Diyarbakır Öğretmenevi’nde Ne
Olmuştu?
Hatırlayacaksınız.
2020 Şubat ayının ilk günlerinde yapılan bir operasyonla birlikte kamuoyunun
gündemine düşen Diyarbakır Öğretmenevi yolsuzluğunda dönen meblağ oldukça
büyüktü. Kimilerinin iddiasına göre, yılda 250 milyona erişen bir yolsuzluk söz
konusuydu. Yanlış anımsamıyorsam, 16’sı İl Milli Eğitim Müdürlüğü personeli
olan 39 kişi gözaltına alınmıştı.
Organize bir biçimde gerçekleştirilen bu yolsuzluk faaliyetleri geçmiş yıllara doğru uzanıyordu. Ve elbette bu organize çetenin bir ayağı, hatta yereldeki ana omurgası da Diyarbakır İl Milli Eğitim Müdürlüğü içindeydi. Ancak bununla sınırlı değildi. Yereldeki bu rant çetesinin asli gövdesi ve beyni Ankara’daydı. Yani Milli Eğitim Bakanlığı merkez teşkilatında…
Öyle
ki çetenin liderlerinden biri olduğu iddia edilen kişi Diyarbakır’a kadar giderek,
yereldeki rant organizasyonunu yapan İl Milli Eğitim Müdürlüğü içindeki
kişilerle görüşmüş, kare kare fotoğraflar bile çektirmişti.
Ne
var ki Diyarbakır’da başlayan operasyon Ankara’ya uzanamadan bitirildi. Hatta
Diyarbakır ayağı bile akamete uğratıldı. Hem Diyarbakır Emniyet Müdürlüğü’ne
hem de Diyarbakır Cumhuriyet Savcılığı’na Ankara’dan yapıldığı iddia edilen
müdahalelerle, yerelde gözaltına alınanlar bile 24 saat dolmadan, saatler
içinde serbest bırakıldı.
Hatta
doğru dürüst sorgulamalarının yapılması bir yana, savcılık ifadelerinin bile
layıkıyla alınıp alınmadığı büyük bir soru işaretiydi. Ve dahası hiçbiri
hakkında tutuklama talep edilmemiş ya da daha vahimi, talep bile edilememişti.

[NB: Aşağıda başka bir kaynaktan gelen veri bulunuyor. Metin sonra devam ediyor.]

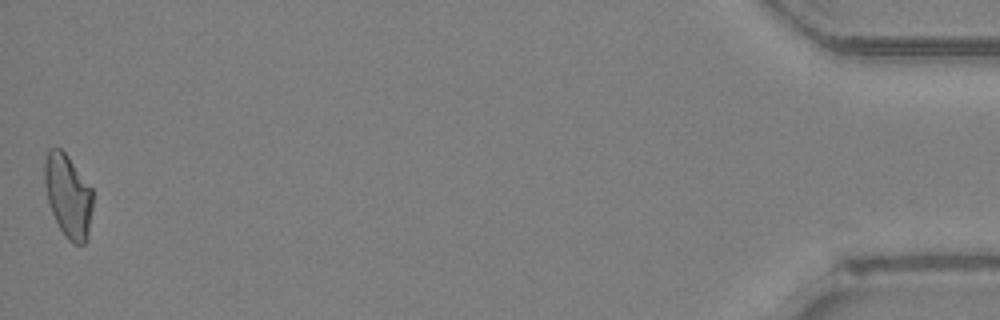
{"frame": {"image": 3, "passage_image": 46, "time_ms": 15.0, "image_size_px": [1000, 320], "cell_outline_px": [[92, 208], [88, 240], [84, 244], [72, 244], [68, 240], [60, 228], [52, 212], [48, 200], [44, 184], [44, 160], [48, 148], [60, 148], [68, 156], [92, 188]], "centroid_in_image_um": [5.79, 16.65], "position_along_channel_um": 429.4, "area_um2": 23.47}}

Ellerini kollayarak sallayarak gözaltına alınmamışlarsa da ellerini kollarını
sallayarak çıkmışlardı dışarı…
Sormamak Mümkün Mü?
Hal
bu olunca, insan merak ediyor, elbette. Deli sorular peyda oluyor zihninde... Yanıtını
veremeseniz de sormaktan kendinizi alamıyorsunuz: Diyarbakır Emniyet Müdürlüğü’ne
kim ya da kimler müdahale etmişti? Örneğin, İç İşleri Bakanı Süleyman Soylu mu?
Yoksa onun da üstünde yer alan başka birileri mi?
Keza
Diyarbakır Cumhuriyet Savcılığı’na kim ya da kimler müdahale etmişti? Örneğin,
Adalet Bakanı Abdülhamit Gül mü? Yoksa onu da aşan, ona da hükmeden başka
birileri mi?
Operasyonun
üzerinden 24 saat bile geçmeden hem Diyarbakır Emniyet Müdürlüğü’ne hem de
Diyarbakır Cumhuriyet Savcılığı’na talimatlar verip gözaltına alınanları serbest
bıraktıracak kadar etkili ve yetkili olanlar kim ya da kimler olabilirdi? Hangi
makam ya da makamlarda oturuyorlardı ki…? Başka işleri güçleri yokmuş gibi, bir
de Diyarbakır’daki bir yolsuzluk operasyonuna müdahale ediyorlardı. Peki;
neden?
Neyse…
Soruları daha fazla uzatmayalım… Sordukça ardı arkası kesilmiyor. Soruların nereden
nerelere uzanacağını, sıfatına, statüsü ve makamına sığınarak, kendini bir halt
sanarak söz söyleyen, yetki kullanan hangi iyi saatte olsunlara, hangi eser
akıllı aklı evvellere değeceğini kestiremiyor insan!
Biz
en iyisi başlıktaki soruya dönelim şimdilik…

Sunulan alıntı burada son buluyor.